• _Problems to work on_
[A] In the review of The Light of Amsterdam, why is Alan's university post at risk?
[B] Write out the stretch of the review of The Light of Amsterdam from "There seems to" through "of that stage).", word for word.

• _Reading passage_
Archive for the ‘Park, David (2)’ Category

The Light of Amsterdam, by David Park

May 24, 2012

Gift from Kimbofo at Reading Matters

There seems to come a point at each stage in life where little annoyances swell of their own accord into seemingly insurmountable problems, turning into a barrier that apparently cannot be crossed. Understandably, that is fertile territory for novelists be the stage childhood, adolescence, middle-age or impending senior citizenship (see Julian Barnes The Sense of an Ending for an outstanding example of that stage).

Irish novelist David Park takes on the middle-age version in his new novel, The Light of Amsterdam. He also returns to a device that he used very successfully in his last, much-saluted novel, The Truth Commissioner: giving the reader an ensemble of characters set in somewhat similar circumstances facing very similar problems, although each must come up with a highly personal response to his or her challenge. So, as The Light of Amsterdam opens, here are the forbidding emotional “walls” that each of the three central characters is facing:

— Alan is a university art teacher in Belfast, recently divorced after 20 years of marriage because of a one-time dalliance with a mature student that lasted scarcely an hour in a sculpting studio. He confessed and it proved to be the excuse for his wife to end a union that for her obviously was withering with age and experience anyway. As the book opens, she and her new lover (a contractor) are set to head to Spain to look at a property she wants to convert into a bed-and-breakfast to begin a new life. Adding to the family issues, their 16-year-old son is going through his own adolescent version of scaling a life wall. And just to complicate Alan’s dilemma, his boss (a colleague from student days) has warned him that his post is at risk since he has neither published nor had a show for years.

— Karen is a single mother who works two cleaning jobs to support herself and her 20-year-old daughter, Shannon. Shannon’s father deserted Karen when she was 20 herself and three months pregnant (the prospect of fatherhood was just “too much” for him to face). Life is about to change for Karen because Shannon is engaged — a “hen party” in Amsterdam to which Karen is invited is the defining event that provokes her crisis. And, just to increase the complexity of her situation, she too faces a work issue — a resident at the senior citizen’s home where she works has “lost” a bracelet and the investigation has left her thinking that she is suspected of taking it.

— Marion’s life appears to be just fine. She and her husband, Richard, have spent decades establishing a garden centre that is prospering. But his last present to her — a year-long membership at a tony gym that she wants no part of — has convinced her that he is tiring of her and that his eyes are wandering. His friendly relationship with a couple of attractive Polish workers in the centre has led her to the notion that he intends to take up with one of them.

• _Data section_
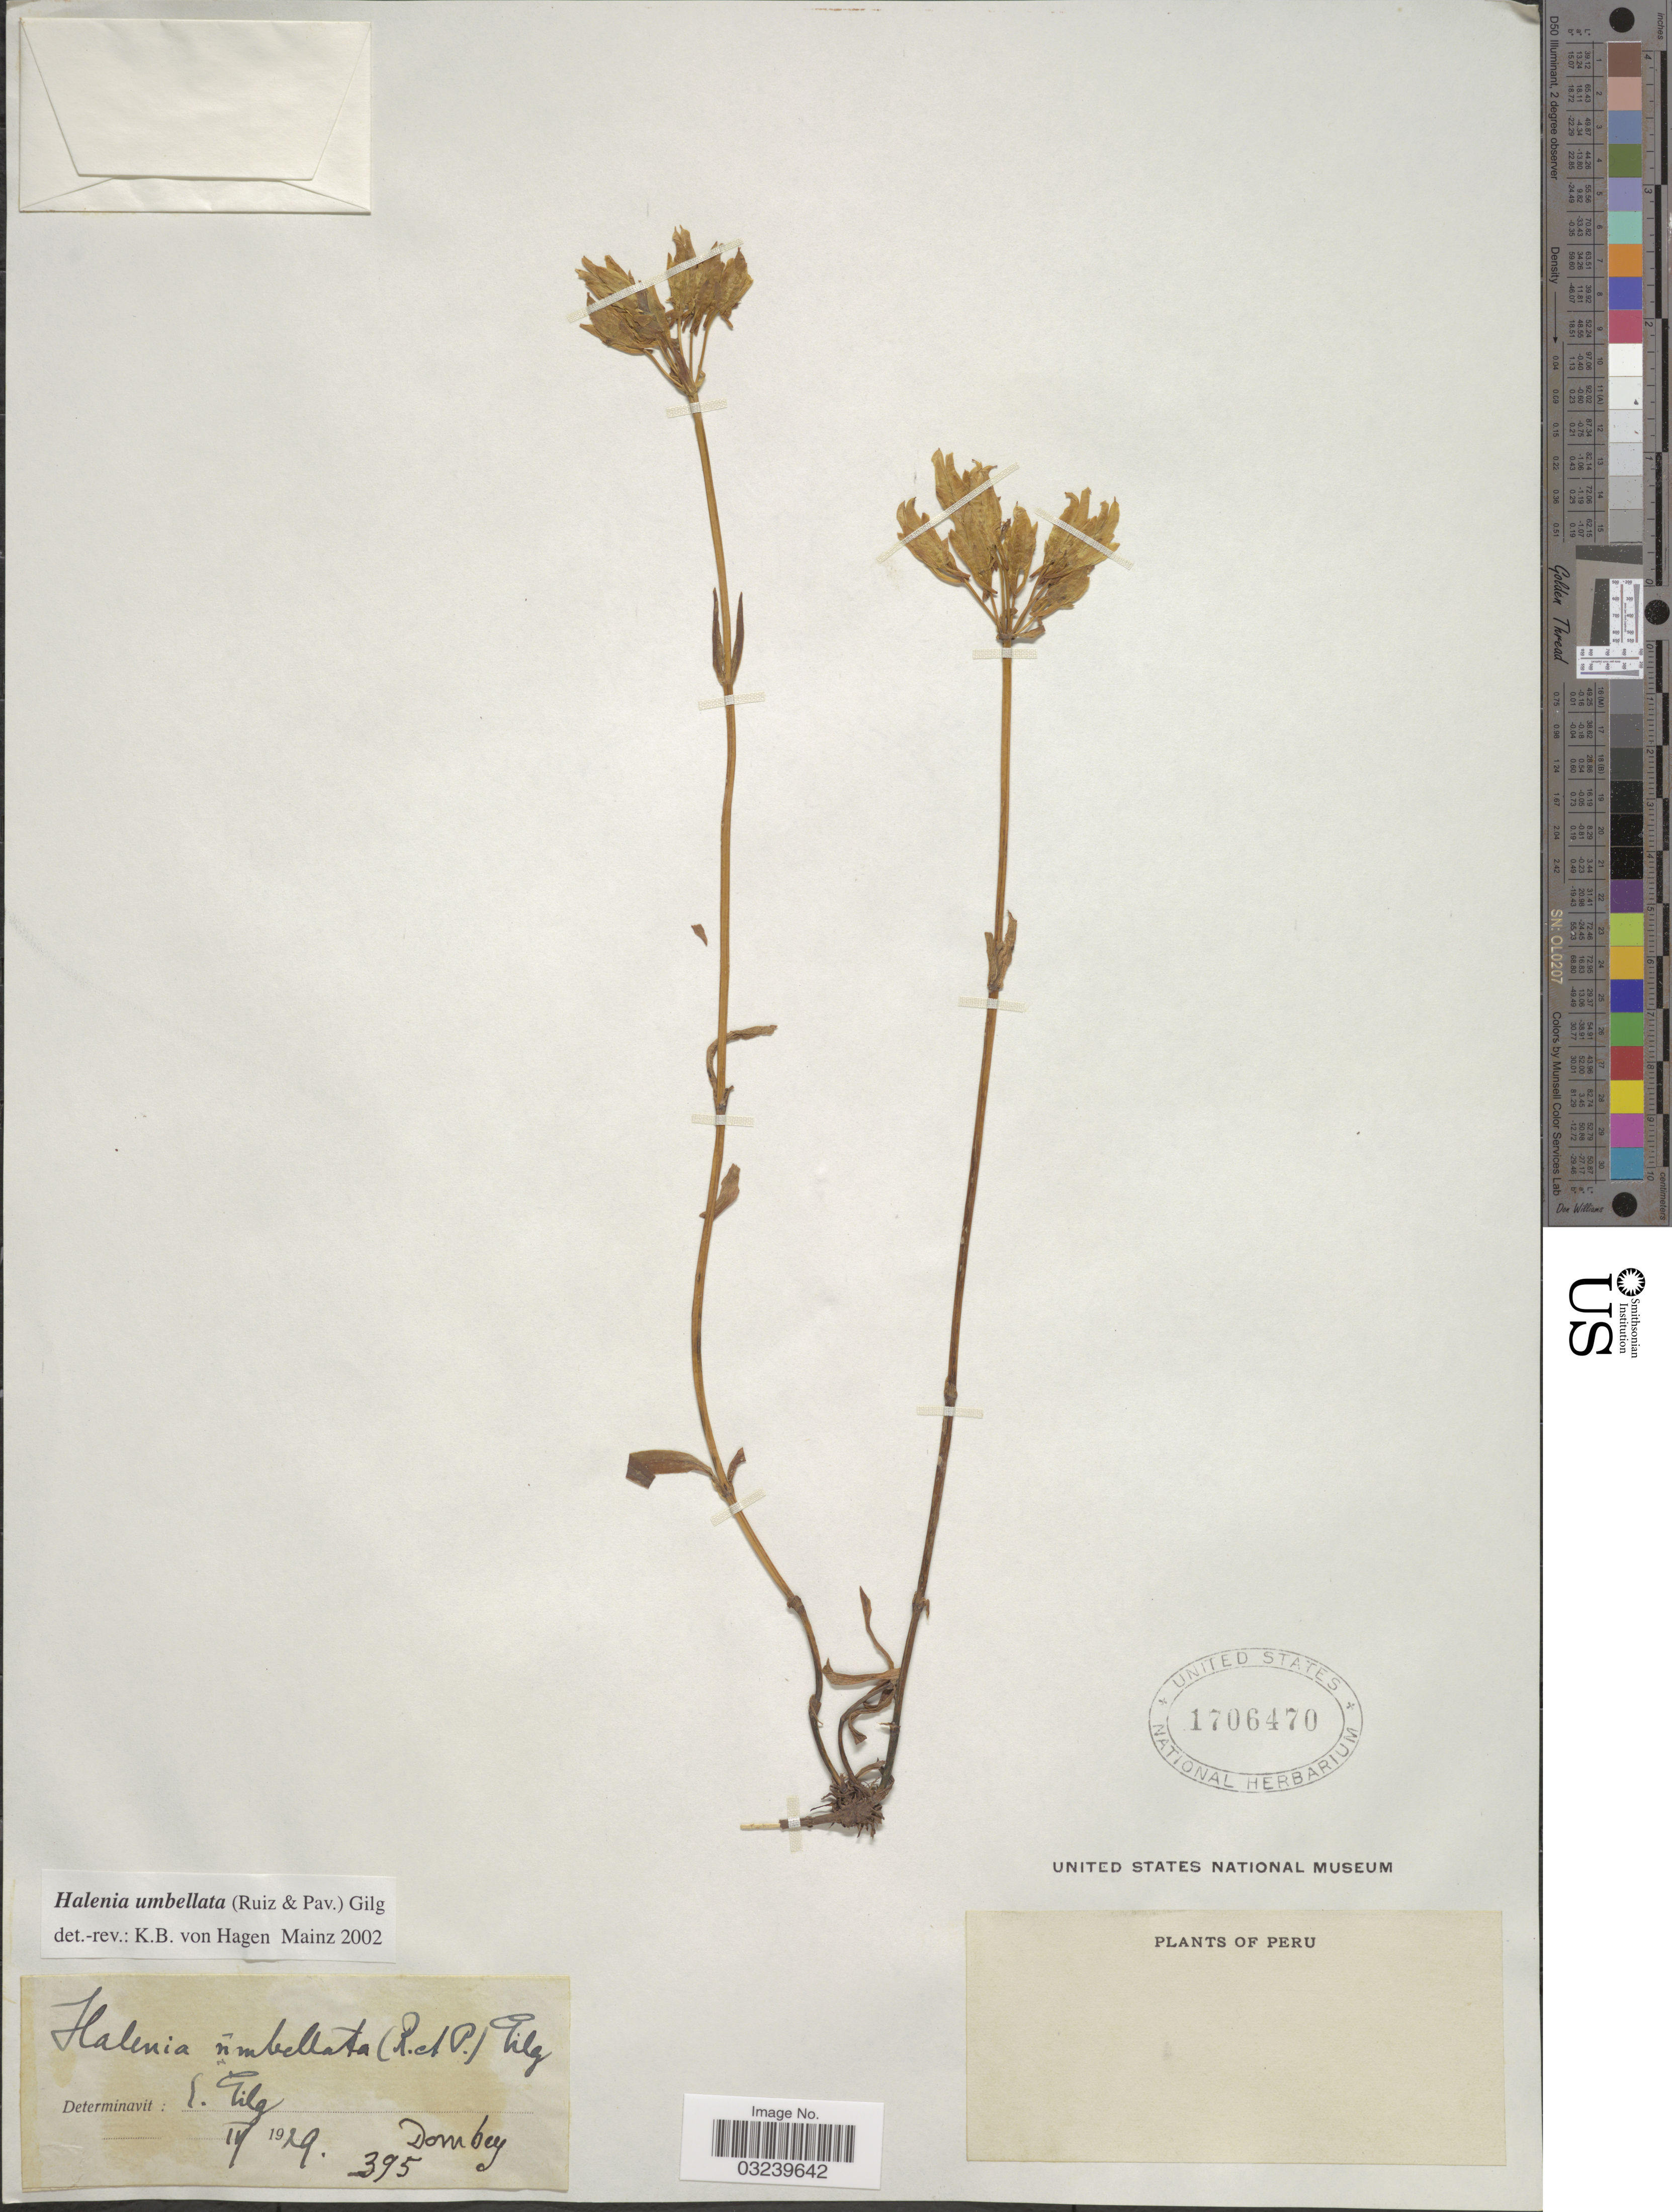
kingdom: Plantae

• _Answers below_
[A] His boss has warned him that his post is at risk because he has neither published nor had a show for years.

[B]
There seems to come a point at each stage in life where little annoyances swell of their own accord into seemingly insurmountable problems, turning into a barrier that apparently cannot be crossed. Understandably, that is fertile territory for novelists be the stage childhood, adolescence, middle-age or impending senior citizenship (see Julian Barnes The Sense of an Ending for an outstanding example of that stage).